At the time, I didn't know if the project would be a comic, kid's book, game, or interactive. Many years earlier, I had attended a house party in the Berkely and interacted with some of the folks involved with the Cosmic Debris brand (Emily the Strange). Several small conversations at that party made it seem like creating an iconic character was an achievable goal for any graphic artist. (An aside: the late musician Jack Rose did a hypnotic solo guitar performance in a barn at that party).
With dreams of a surrealist mascot in mind, I started searching for collaborators in technology. How hard could it be in the SF bay area, right? In 2011 I met with a small group of frustrated programmers about a possible indie game - but we never got past the planning phase.
By late 2011, through a mutual artist friend, I was connected with Michael Golden who was already creating apps and had his own dreams of creating a digital studio soon to be called NoRobo Studios. Together, with sweat and tears, we built the Wren River Curse: Chapter 1 app over the course of a few years. The app launched in 2014.
In hindsight, the Chapter 1 project suffered from my own generous over ambition as an illustrator. I insisted, probably foolishly, on painting the entire graphic novel by hand, nearly 80 plus pages. A very slow process. The painted panels took more than two years. Including art, animation, programming and testing, the entire App build took nearly 3 years. All this for a Chapter 1 story that could be read through in about ten minutes! Upon launching in 2014, I was disappointed to realize the new frontier of comics reading via tablet had already moved on ... without Wren River. There was already a glut of comics on the web, many for free. Animation and audio seems extraneous in comics. Not to mention the lost time (and as an illustrator, time is money).
The following year, at the initiation of Michael, we collaborated again, this time on a simple mini game. We expanded the team with the help of Artist/Producer Emma Tipping and Illustrator Ian C Wing. The result was a mini game concept called Warlock Secret. I served as Art Director and contributed the world building and story ideas. I loved the experience of collaboration with this group of talented creatives. It proved an intersting venue for world building. In the end the project took about a year. I was very happy with the design and story concepts, but the game play itself was...extremely difficult! I'm no match three champion and I couldn't even pass the first level.

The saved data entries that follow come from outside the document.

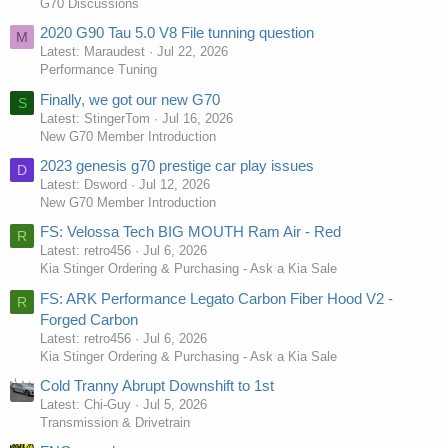
G70 Discussions
2020 G90 Tau 5.0 V8 File tunning question
M
Latest: Maraudest
Jul 22, 2026
Performance Tuning
Finally, we got our new G70
S
Latest: StingerTom
Jul 16, 2026
New G70 Member Introduction
2023 genesis g70 prestige car play issues
D
Latest: Dsword
Jul 12, 2026
New G70 Member Introduction
FS: Velossa Tech BIG MOUTH Ram Air - Red
R
Latest: retro456
Jul 6, 2026
Kia Stinger Ordering & Purchasing - Ask a Kia Sale
FS: ARK Performance Legato Carbon Fiber Hood V2 -
R
Forged Carbon
Latest: retro456
Jul 6, 2026
Kia Stinger Ordering & Purchasing - Ask a Kia Sale
Cold Tranny Abrupt Downshift to 1st
Latest: Chi-Guy
Jul 5, 2026
Transmission & Drivetrain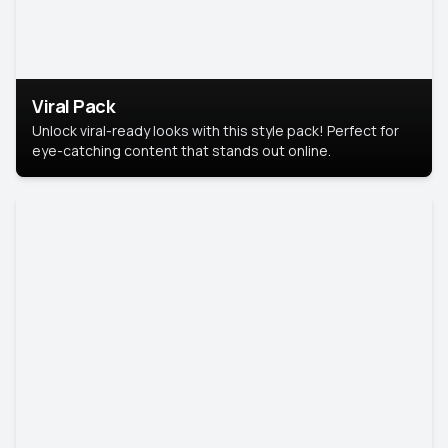
Viral Pack
Unlock viral-ready looks with this style pack! Perfect for
eye-catching content that stands out online.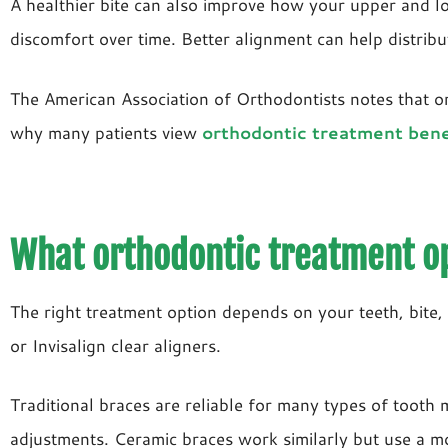
A healthier bite can also improve how your upper and low
discomfort over time. Better alignment can help distrib
The American Association of Orthodontists notes that or
why many patients view
orthodontic treatment bene
What orthodontic treatment op
The right treatment option depends on your teeth, bite, 
or Invisalign clear aligners.
Traditional braces are reliable for many types of toot
adjustments. Ceramic braces work similarly but use a m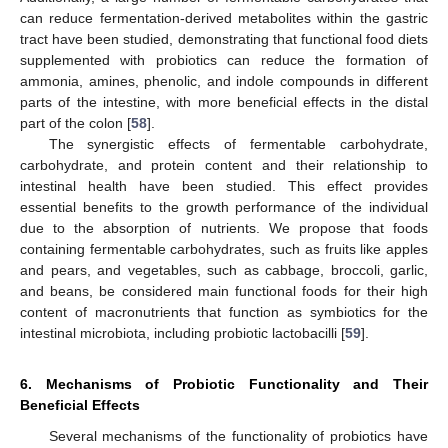
can reduce fermentation-derived metabolites within the gastric
tract have been studied, demonstrating that functional food diets
supplemented with probiotics can reduce the formation of
ammonia, amines, phenolic, and indole compounds in different
parts of the intestine, with more beneficial effects in the distal
part of the colon [
58
].
The synergistic effects of fermentable carbohydrate,
carbohydrate, and protein content and their relationship to
intestinal health have been studied. This effect provides
essential benefits to the growth performance of the individual
due to the absorption of nutrients. We propose that foods
containing fermentable carbohydrates, such as fruits like apples
and pears, and vegetables, such as cabbage, broccoli, garlic,
and beans, be considered main functional foods for their high
content of macronutrients that function as symbiotics for the
intestinal microbiota, including probiotic lactobacilli [
59
].
6. Mechanisms of Probiotic Functionality and Their
Beneficial Effects
Several mechanisms of the functionality of probiotics have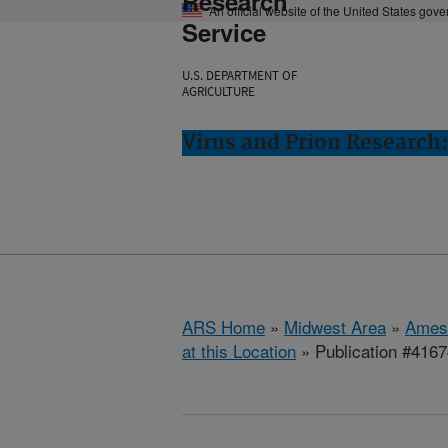
Research
An official website of the United States gov
Service
U.S. DEPARTMENT OF
AGRICULTURE
Virus and Prion Research
ARS Home
»
Midwest Area
»
Ames
at this Location
» Publication #416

In 2018, I returned to the original ideas from the World of Wren River and scripted a short story called Wren River Tales. My good friend and talented illustrator Ian Wing returned to collaborate and handled all of the art duties with charm and style. Together we published the book as a mini comic zine and tabled the book at a few comics art fests. I'm extrememly proud of the final story and one we will revisit with further tales.
The World of Wren river was created from dreams. Now I use it as a sandbox type space to visit and play with storys and images. The original outlines and ideas have changed slightly throught the years but alwaus retain their core seedling of an idea.
After experiences creating for apps, games, and print I can honestly say that all three are a tremendous labor of love and all three require overlapping skills of creative vision, technical ability, and delusions of greatness.